- [TASK DESCRIPTION] Render every line of text in the data below as a numbered list, skipping any blank lines. Leave the pictures out of your answer.

- [DATASET RECORDS]
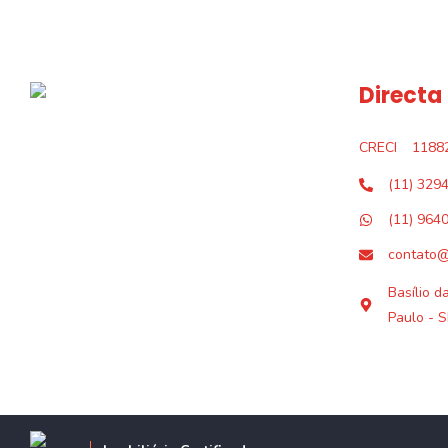
Directa
CRECI
1188
(11) 329
(11) 964
contato@
Basílio d
Paulo - S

- [FINISHED EXERCISE]
1. Directa
2. CRECI
3. 1188
4. (11) 329
5. (11) 964
6. contato@
7. Basílio d
8. Paulo - S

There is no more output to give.